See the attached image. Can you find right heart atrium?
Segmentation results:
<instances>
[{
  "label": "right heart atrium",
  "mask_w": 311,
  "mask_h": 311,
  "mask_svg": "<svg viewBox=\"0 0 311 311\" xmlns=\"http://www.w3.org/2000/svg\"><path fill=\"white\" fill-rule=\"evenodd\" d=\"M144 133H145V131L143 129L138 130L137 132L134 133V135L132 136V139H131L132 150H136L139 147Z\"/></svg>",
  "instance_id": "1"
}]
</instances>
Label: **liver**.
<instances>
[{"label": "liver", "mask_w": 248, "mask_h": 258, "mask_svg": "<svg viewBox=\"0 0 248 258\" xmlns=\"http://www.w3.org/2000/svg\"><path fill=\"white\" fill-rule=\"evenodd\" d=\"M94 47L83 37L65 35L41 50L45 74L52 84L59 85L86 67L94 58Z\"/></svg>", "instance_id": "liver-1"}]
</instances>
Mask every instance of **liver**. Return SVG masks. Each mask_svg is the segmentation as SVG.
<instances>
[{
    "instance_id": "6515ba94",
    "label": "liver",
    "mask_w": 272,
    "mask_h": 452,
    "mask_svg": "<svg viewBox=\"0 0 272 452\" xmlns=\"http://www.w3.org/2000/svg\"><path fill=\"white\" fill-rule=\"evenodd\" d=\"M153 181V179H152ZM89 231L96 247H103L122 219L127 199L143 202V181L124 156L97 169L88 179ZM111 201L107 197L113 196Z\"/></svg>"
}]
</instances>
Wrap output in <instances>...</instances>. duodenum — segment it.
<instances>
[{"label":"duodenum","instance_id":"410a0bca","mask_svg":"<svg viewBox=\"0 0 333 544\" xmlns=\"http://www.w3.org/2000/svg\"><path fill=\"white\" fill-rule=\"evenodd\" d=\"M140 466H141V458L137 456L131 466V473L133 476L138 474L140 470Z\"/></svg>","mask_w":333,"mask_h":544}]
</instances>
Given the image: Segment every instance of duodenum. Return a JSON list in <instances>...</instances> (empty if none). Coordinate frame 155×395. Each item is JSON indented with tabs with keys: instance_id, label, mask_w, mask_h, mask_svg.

◆ ◆ ◆

JOB: Copy each of the five records above word for word, in order, with every line and mark unchanged.

WRITTEN RESPONSE:
See the attached image. Can you find right heart atrium?
Segmentation results:
<instances>
[{
  "label": "right heart atrium",
  "mask_w": 311,
  "mask_h": 311,
  "mask_svg": "<svg viewBox=\"0 0 311 311\" xmlns=\"http://www.w3.org/2000/svg\"><path fill=\"white\" fill-rule=\"evenodd\" d=\"M144 133H145V131L143 129L138 130L137 132L134 133V135L132 136V139H131L132 150H136L139 147Z\"/></svg>",
  "instance_id": "1"
}]
</instances>
Label: **liver**.
<instances>
[{"label": "liver", "mask_w": 248, "mask_h": 258, "mask_svg": "<svg viewBox=\"0 0 248 258\" xmlns=\"http://www.w3.org/2000/svg\"><path fill=\"white\" fill-rule=\"evenodd\" d=\"M94 47L83 37L65 35L41 50L45 74L52 84L59 85L86 67L94 58Z\"/></svg>", "instance_id": "liver-1"}]
</instances>
Mask every instance of **liver**. Return SVG masks. Each mask_svg is the segmentation as SVG.
<instances>
[{
    "instance_id": "6515ba94",
    "label": "liver",
    "mask_w": 272,
    "mask_h": 452,
    "mask_svg": "<svg viewBox=\"0 0 272 452\" xmlns=\"http://www.w3.org/2000/svg\"><path fill=\"white\" fill-rule=\"evenodd\" d=\"M153 181V179H152ZM89 231L96 247H103L122 219L127 199L143 202V181L124 156L97 169L88 179ZM111 201L107 197L113 196Z\"/></svg>"
}]
</instances>
Wrap output in <instances>...</instances>. duodenum — segment it.
<instances>
[{"label":"duodenum","instance_id":"410a0bca","mask_svg":"<svg viewBox=\"0 0 333 544\" xmlns=\"http://www.w3.org/2000/svg\"><path fill=\"white\" fill-rule=\"evenodd\" d=\"M140 466H141V458L137 456L131 466V473L133 476L138 474L140 470Z\"/></svg>","mask_w":333,"mask_h":544}]
</instances>
Given the image: Segment every instance of duodenum. Return a JSON list in <instances>...</instances> (empty if none). Coordinate frame 155×395. Each item is JSON indented with tabs with keys: instance_id, label, mask_w, mask_h, mask_svg.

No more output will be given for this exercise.